Gordon’ın aldığı rollerde de kendine çok yardımcı olduğunu söyleyemeyiz. Zaman zaman skorer görevini üstlenen Gordon, topu eline fazla yapıştırıyor ve bu role uyumlu olduğunu söylemek çok doğru olmaz.
Myles Turner
Modern basketbolda bir uzundan ne isteyebilirsiniz? Şut tehdidiyle alan açması, çember savunması, adam değişme savunmasına kısaların karşısında kalabilmesi… Myles Turner bunların hepsini yapabilen ender pivotlardan birisi. Peki neden hala Turner’dan daha fazlasını bekliyoruz?
Savunmasının, ribaunt zaaflarına rağmen NBA’in en iyi savunma takımına seçilmesini sağlayabilecek seviyede olduğunu söylemek lazım. Ancak uzun süredir Turner’ın hücum tarafında bir gelişim kaydetmesini bekliyoruz ve bu henüz gerçekleşmedi.
2016 yılında Turner, ligin göz kamaştıran genç yeteneklerinden birisiydi. Etkili savunmasının yanında hücumda da çok yönlülüğünü sergileyen genç isim, 14.5 sayı ortalaması yakalamıştı. Turner, 2016 yılından beri bu ortalamanın üzerine çıkamadı.
Savunmada masaya getirdiği her şeye rağmen, Turner’ı yıldız olarak etiketleyebilmek için hücum tarafında da bir gelişim görmemiz lazım. Sahada bulunduğu dakikaların bir kısmında, pota altını Sabonis ile paylaşmak zorunda kalması Turner’ın işini kolaylaştırmıyor.
İstatistik kağıdına baktığımızda Turner’ın blok kategorisi dışında yeteneklerini sahaya yansıtabildiğini söyleyemeyiz. Savunmaya öncelik veren bir oyuncu olmanın kötü bir yanı yok. Ancak Turner’ın günümüz oyununa uyan yetenekleri düşünüldüğünde şu ana kadar daha yüksek bir seviyeye gelmiş olmalıydı.
Andrew Wiggins
2.13’lük kulaç uzunluğu, 2.00 metrelik boyu, 88 kiloluk vücudu ve 111 santimetrelik dikey zıplamasıyla beraber Andrew Wiggins, basketbol tanrıları tarafından özenle yaratılmış gibi görünüyor.

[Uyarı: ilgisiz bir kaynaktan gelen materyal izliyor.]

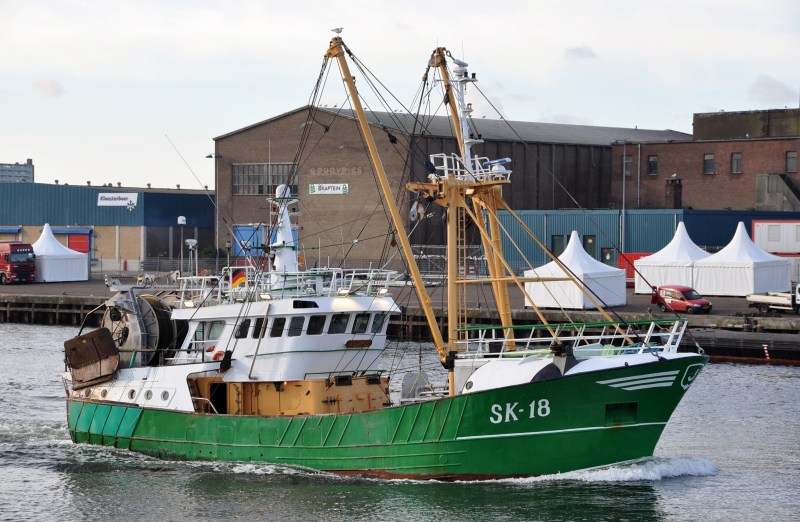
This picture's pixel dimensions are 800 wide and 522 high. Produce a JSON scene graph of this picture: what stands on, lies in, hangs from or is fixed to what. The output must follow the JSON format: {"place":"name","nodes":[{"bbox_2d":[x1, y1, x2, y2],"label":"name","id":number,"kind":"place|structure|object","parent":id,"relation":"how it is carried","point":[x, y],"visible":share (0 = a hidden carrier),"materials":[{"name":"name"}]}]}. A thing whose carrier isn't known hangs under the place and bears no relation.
{"place":"outdoors","nodes":[
{"label":"outdoors","id":0,"kind":"place"},
{"bbox_2d":[0,159,33,182],"label":"distant building","id":1,"kind":"structure","parent":0,"point":[17,171],"materials":[{"name":"grey"}]},
{"bbox_2d":[31,76,65,96],"label":"cloud","id":2,"kind":"structure","parent":0,"point":[57,92],"materials":[{"name":"white"}]},
{"bbox_2d":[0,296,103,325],"label":"quay wall","id":3,"kind":"structure","parent":0,"point":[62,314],"materials":[{"name":"brown wood"}]},
{"bbox_2d":[0,182,214,270],"label":"warehouse","id":4,"kind":"structure","parent":0,"point":[113,254],"materials":[{"name":"blue metal"}]},
{"bbox_2d":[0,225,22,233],"label":"awning","id":5,"kind":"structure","parent":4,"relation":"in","point":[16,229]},
{"bbox_2d":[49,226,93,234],"label":"awning","id":6,"kind":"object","parent":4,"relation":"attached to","point":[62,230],"visible":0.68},
{"bbox_2d":[67,232,90,253],"label":"red door","id":7,"kind":"structure","parent":4,"relation":"in","point":[82,247],"materials":[{"name":"red metal"}]},
{"bbox_2d":[97,192,138,208],"label":"sign","id":8,"kind":"object","parent":4,"relation":"attached to","point":[132,199],"visible":0.97,"materials":[{"name":"white"}]},
{"bbox_2d":[0,271,799,356],"label":"quay","id":9,"kind":"structure","parent":0,"point":[82,300],"materials":[{"name":"concrete"}]},
{"bbox_2d":[0,242,35,283],"label":"red truck","id":10,"kind":"object","parent":9,"relation":"on","point":[17,255],"visible":0.97,"materials":[{"name":"red metal"}]},
{"bbox_2d":[32,225,89,282],"label":"white tent","id":11,"kind":"object","parent":9,"relation":"on","point":[45,267],"visible":0.82,"materials":[{"name":"white fabric"}]},
{"bbox_2d":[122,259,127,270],"label":"fire hydrant","id":12,"kind":"object","parent":9,"relation":"on","point":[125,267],"visible":0.95,"materials":[{"name":"red"}]},
{"bbox_2d":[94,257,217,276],"label":"fence","id":13,"kind":"object","parent":9,"relation":"on","point":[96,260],"visible":0.53,"materials":[{"name":"grey metal"}]},
{"bbox_2d":[176,216,186,276],"label":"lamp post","id":14,"kind":"object","parent":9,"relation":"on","point":[179,219],"visible":0.88,"materials":[{"name":"metal"}]},
{"bbox_2d":[185,237,197,275],"label":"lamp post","id":15,"kind":"object","parent":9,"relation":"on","point":[195,241],"visible":0.84,"materials":[{"name":"white"}]},
{"bbox_2d":[205,152,221,256],"label":"lamp post","id":16,"kind":"object","parent":9,"relation":"on","point":[210,156],"visible":0.74,"materials":[{"name":"metal"}]},
{"bbox_2d":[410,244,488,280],"label":"metal fence","id":17,"kind":"object","parent":9,"relation":"on","point":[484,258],"visible":0.39,"materials":[{"name":"metal"}]},
{"bbox_2d":[524,233,625,309],"label":"white tent","id":18,"kind":"object","parent":9,"relation":"on","point":[598,263],"visible":0.91,"materials":[{"name":"white fabric"}]},
{"bbox_2d":[621,144,626,253],"label":"pole","id":19,"kind":"object","parent":9,"relation":"on","point":[624,157],"visible":0.81,"materials":[{"name":"grey metal"}]},
{"bbox_2d":[616,252,650,286],"label":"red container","id":20,"kind":"object","parent":9,"relation":"on","point":[640,255],"visible":0.24,"materials":[{"name":"red metal"}]},
{"bbox_2d":[633,223,711,295],"label":"white tent","id":21,"kind":"object","parent":9,"relation":"on","point":[654,260],"visible":0.77,"materials":[{"name":"white fabric"}]},
{"bbox_2d":[650,284,712,313],"label":"red car","id":22,"kind":"object","parent":9,"relation":"on","point":[703,302],"visible":0.97,"materials":[{"name":"red metal"}]},
{"bbox_2d":[693,222,790,295],"label":"white tent","id":23,"kind":"object","parent":9,"relation":"on","point":[748,291],"visible":0.95,"materials":[{"name":"white fabric"}]},
{"bbox_2d":[745,284,799,313],"label":"white truck","id":24,"kind":"object","parent":9,"relation":"on","point":[786,302],"visible":0.96,"materials":[{"name":"white metal"}]},
{"bbox_2d":[751,220,799,254],"label":"white container","id":25,"kind":"object","parent":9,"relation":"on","point":[755,236],"visible":0.7,"materials":[{"name":"white metal"}]},
{"bbox_2d":[0,0,799,191],"label":"sky","id":26,"kind":"structure","parent":0,"point":[592,42],"materials":[{"name":"white"}]},
{"bbox_2d":[0,322,799,521],"label":"water","id":27,"kind":"structure","parent":0,"point":[640,493],"materials":[{"name":"grey liquid"}]},
{"bbox_2d":[55,29,710,480],"label":"fishing boat","id":28,"kind":"object","parent":27,"relation":"in","point":[340,437],"visible":0.84,"materials":[{"name":"green metal"}]},
{"bbox_2d":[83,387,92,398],"label":"porthole","id":29,"kind":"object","parent":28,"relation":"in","point":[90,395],"visible":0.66,"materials":[{"name":"grey glass"}]},
{"bbox_2d":[63,327,119,387],"label":"trawl door","id":30,"kind":"object","parent":28,"relation":"attached to","point":[110,342],"visible":0.96,"materials":[{"name":"brown metal"}]},
{"bbox_2d":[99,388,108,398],"label":"porthole","id":31,"kind":"object","parent":28,"relation":"in","point":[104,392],"visible":0.8,"materials":[{"name":"white"}]},
{"bbox_2d":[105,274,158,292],"label":"gantry","id":32,"kind":"object","parent":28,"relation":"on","point":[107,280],"visible":0.72,"materials":[{"name":"metal"}]},
{"bbox_2d":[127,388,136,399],"label":"porthole","id":33,"kind":"object","parent":28,"relation":"in","point":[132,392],"visible":0.78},
{"bbox_2d":[104,290,183,366],"label":"winch","id":34,"kind":"object","parent":28,"relation":"on","point":[158,309],"visible":0.61,"materials":[{"name":"metal"}]},
{"bbox_2d":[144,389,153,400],"label":"porthole","id":35,"kind":"object","parent":28,"relation":"in","point":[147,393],"visible":0.87,"materials":[{"name":"metal"}]},
{"bbox_2d":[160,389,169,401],"label":"porthole","id":36,"kind":"object","parent":28,"relation":"in","point":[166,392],"visible":0.91,"materials":[{"name":"grey glass"}]},
{"bbox_2d":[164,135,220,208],"label":"antenna","id":37,"kind":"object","parent":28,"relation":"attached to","point":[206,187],"visible":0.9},
{"bbox_2d":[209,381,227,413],"label":"door","id":38,"kind":"object","parent":28,"relation":"in","point":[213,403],"visible":0.48,"materials":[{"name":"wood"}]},
{"bbox_2d":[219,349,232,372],"label":"pulley","id":39,"kind":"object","parent":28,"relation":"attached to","point":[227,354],"visible":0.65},
{"bbox_2d":[230,269,246,287],"label":"flag","id":40,"kind":"object","parent":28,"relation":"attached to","point":[238,280],"visible":0.68,"materials":[{"name":"fabric"}]},
{"bbox_2d":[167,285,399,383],"label":"wheelhouse","id":41,"kind":"object","parent":28,"relation":"on","point":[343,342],"visible":0.54,"materials":[{"name":"white metal"}]},
{"bbox_2d":[201,320,224,341],"label":"window","id":42,"kind":"structure","parent":41,"relation":"in","point":[216,333],"materials":[{"name":"glass"}]},
{"bbox_2d":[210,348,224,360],"label":"life ring","id":43,"kind":"object","parent":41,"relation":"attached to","point":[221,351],"visible":0.42,"materials":[{"name":"orange plastic"}]},
{"bbox_2d":[235,319,250,338],"label":"window","id":44,"kind":"structure","parent":41,"relation":"in","point":[244,328],"materials":[{"name":"black glass"}]},
{"bbox_2d":[251,318,264,337],"label":"window","id":45,"kind":"structure","parent":41,"relation":"in","point":[255,331],"materials":[{"name":"black glass"}]},
{"bbox_2d":[269,317,285,336],"label":"window","id":46,"kind":"structure","parent":41,"relation":"in","point":[277,330],"materials":[{"name":"black glass"}]},
{"bbox_2d":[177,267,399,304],"label":"railing","id":47,"kind":"object","parent":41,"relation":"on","point":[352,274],"visible":0.57,"materials":[{"name":"white metal"}]},
{"bbox_2d":[287,316,304,335],"label":"window","id":48,"kind":"structure","parent":41,"relation":"in","point":[297,320],"materials":[{"name":"glass"}]},
{"bbox_2d":[307,315,325,334],"label":"window","id":49,"kind":"structure","parent":41,"relation":"in","point":[314,333],"materials":[{"name":"black glass"}]},
{"bbox_2d":[329,313,350,333],"label":"window","id":50,"kind":"structure","parent":41,"relation":"in","point":[340,327],"materials":[{"name":"glass"}]},
{"bbox_2d":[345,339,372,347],"label":"sign","id":51,"kind":"object","parent":41,"relation":"attached to","point":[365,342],"visible":0.94,"materials":[{"name":"brown wood"}]},
{"bbox_2d":[352,313,371,333],"label":"window","id":52,"kind":"structure","parent":41,"relation":"in","point":[362,327],"materials":[{"name":"glass"}]},
{"bbox_2d":[370,313,385,332],"label":"window","id":53,"kind":"structure","parent":41,"relation":"in","point":[377,325],"materials":[{"name":"grey glass"}]},
{"bbox_2d":[268,186,299,277],"label":"mast","id":54,"kind":"object","parent":28,"relation":"on","point":[286,216],"visible":0.78,"materials":[{"name":"white metal"}]},
{"bbox_2d":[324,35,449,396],"label":"boom","id":55,"kind":"object","parent":28,"relation":"on","point":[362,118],"visible":0.77,"materials":[{"name":"metal"}]},
{"bbox_2d":[330,26,343,35],"label":"seagull","id":56,"kind":"object","parent":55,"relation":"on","point":[338,31],"visible":0.88,"materials":[{"name":"white"}]},
{"bbox_2d":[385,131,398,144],"label":"pulley","id":57,"kind":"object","parent":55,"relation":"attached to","point":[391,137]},
{"bbox_2d":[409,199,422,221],"label":"pulley","id":58,"kind":"object","parent":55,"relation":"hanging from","point":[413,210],"visible":0.77,"materials":[{"name":"white metal"}]},
{"bbox_2d":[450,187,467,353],"label":"ladder","id":59,"kind":"object","parent":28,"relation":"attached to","point":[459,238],"visible":0.63,"materials":[{"name":"metal"}]},
{"bbox_2d":[443,54,484,176],"label":"mast","id":60,"kind":"object","parent":28,"relation":"on","point":[465,142],"visible":0.69,"materials":[{"name":"white metal"}]},
{"bbox_2d":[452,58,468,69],"label":"radar","id":61,"kind":"object","parent":60,"relation":"on","point":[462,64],"visible":0.87,"materials":[{"name":"white"}]},
{"bbox_2d":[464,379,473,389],"label":"porthole","id":62,"kind":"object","parent":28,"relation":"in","point":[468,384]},
{"bbox_2d":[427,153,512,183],"label":"platform","id":63,"kind":"object","parent":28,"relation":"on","point":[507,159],"visible":0.55,"materials":[{"name":"white metal"}]},
{"bbox_2d":[427,46,513,365],"label":"mast","id":64,"kind":"object","parent":28,"relation":"on","point":[453,100],"visible":0.66,"materials":[{"name":"yellow metal"}]},
{"bbox_2d":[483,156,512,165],"label":"radar","id":65,"kind":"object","parent":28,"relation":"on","point":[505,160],"visible":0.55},
{"bbox_2d":[452,319,688,359],"label":"railing","id":66,"kind":"object","parent":28,"relation":"on","point":[501,353],"visible":0.61,"materials":[{"name":"white metal"}]},
{"bbox_2d":[691,328,799,365],"label":"barge","id":67,"kind":"object","parent":27,"relation":"in","point":[715,345],"visible":0.73,"materials":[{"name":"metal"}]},
{"bbox_2d":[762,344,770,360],"label":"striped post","id":68,"kind":"object","parent":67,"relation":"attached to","point":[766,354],"visible":0.89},
{"bbox_2d":[213,104,694,273],"label":"warehouse","id":69,"kind":"structure","parent":0,"point":[257,129],"materials":[{"name":"brown brick"}]},
{"bbox_2d":[233,224,265,255],"label":"blue door","id":70,"kind":"structure","parent":69,"relation":"in","point":[244,230],"materials":[{"name":"blue metal"}]},
{"bbox_2d":[233,163,299,194],"label":"window","id":71,"kind":"structure","parent":69,"relation":"in","point":[235,182],"materials":[{"name":"grey glass"}]},
{"bbox_2d":[309,183,347,194],"label":"sign","id":72,"kind":"object","parent":69,"relation":"attached to","point":[317,188],"visible":0.96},
{"bbox_2d":[309,165,361,175],"label":"wall lettering","id":73,"kind":"object","parent":69,"relation":"attached to","point":[312,171],"visible":0.95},
{"bbox_2d":[564,44,597,60],"label":"cloud","id":74,"kind":"structure","parent":0,"point":[579,50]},
{"bbox_2d":[490,208,799,276],"label":"blue building","id":75,"kind":"structure","parent":0,"point":[575,222],"materials":[{"name":"blue metal"}]},
{"bbox_2d":[551,235,565,255],"label":"door","id":76,"kind":"structure","parent":75,"relation":"in","point":[562,247],"materials":[{"name":"green"}]},
{"bbox_2d":[583,235,595,255],"label":"door","id":77,"kind":"structure","parent":75,"relation":"in","point":[589,238],"materials":[{"name":"green"}]},
{"bbox_2d":[600,247,614,264],"label":"door","id":78,"kind":"structure","parent":75,"relation":"in","point":[604,255],"materials":[{"name":"green"}]},
{"bbox_2d":[610,106,799,211],"label":"brick building","id":79,"kind":"structure","parent":0,"point":[697,204],"materials":[{"name":"red brick"}]},
{"bbox_2d":[622,155,631,176],"label":"window","id":80,"kind":"structure","parent":79,"relation":"in","point":[627,162],"materials":[{"name":"grey glass"}]},
{"bbox_2d":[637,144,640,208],"label":"drainpipe","id":81,"kind":"object","parent":79,"relation":"attached to","point":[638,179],"visible":0.84,"materials":[{"name":"grey metal"}]},
{"bbox_2d":[647,155,657,175],"label":"window","id":82,"kind":"structure","parent":79,"relation":"in","point":[652,162],"materials":[{"name":"black glass"}]},
{"bbox_2d":[665,177,681,208],"label":"chimney","id":83,"kind":"object","parent":79,"relation":"attached to","point":[680,191],"visible":0.9,"materials":[{"name":"brick"}]},
{"bbox_2d":[703,153,714,173],"label":"window","id":84,"kind":"structure","parent":79,"relation":"in","point":[708,163],"materials":[{"name":"grey glass"}]},
{"bbox_2d":[730,152,741,173],"label":"window","id":85,"kind":"structure","parent":79,"relation":"in","point":[734,160],"materials":[{"name":"grey glass"}]},
{"bbox_2d":[755,172,799,209],"label":"staircase","id":86,"kind":"structure","parent":79,"relation":"attached to","point":[776,176],"materials":[{"name":"grey concrete"}]},
{"bbox_2d":[785,151,797,172],"label":"window","id":87,"kind":"structure","parent":79,"relation":"in","point":[789,157],"materials":[{"name":"grey glass"}]},
{"bbox_2d":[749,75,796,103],"label":"cloud","id":88,"kind":"structure","parent":0,"point":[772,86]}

Wiggins, Draft denemelerine katıldığında scoutlar LeBron James’ten beri böyle bir basketbolcuya şahitlik etmediklerini söylüyorlardı. Karşılaştırmalar çığırından çıkmıştı, kimisi Wiggins’i LeBron’dan daha iyi bir saf atlet olarak nitelendirirken kimisi Tracy McGrady’nin gençlik günleriyle karşılaştırıyordu.
Wiggins’in Allah vergisi yetenekleri bir süperstar olmasına kesin gözüyle bakılmasını sağlıyordu. Fakat oyuncu NBA’de geçirdiği 7 sezonda All-Star’a seçilme başarısı göstermedi. Bu sürede yakaladığı 14.7 PER ortalaması, lig ortalamasının altında konumlanmasını sağlıyor. Savunma tarafında genellikle takımına eksi yazan oyuncu, kariyeri boyunca yakaladığı 19.6 sayı ortalamasını iyi bir şut yüzdesiyle yakalamadı. Bu da Wiggins’in masaya getirdiğinden çok götürdüğü olduğunu gösteriyor.
Minnesota Timberwolves’tan ayrılarak Golden State Warriors’a gelmek, Wiggins’in başarılı olabilmek için bugüne kadar yakaladığı en büyük şans olarak görülüyordu. Ancak Wiggins’in şu ana kadar Warriors formasıyla kayda değer bir şey yaptığını söylemek de pek mümkn değil.
Warriors, Wiggins’in 28 milyon dolar değerinde bir tutkal oyuncuya dönüşmesini bekliyor. Eğer yetenekli isim, beklenen gelişimi gösteremezse ligin en kötü kontratlarından birisine sahip olmaya devam edecek.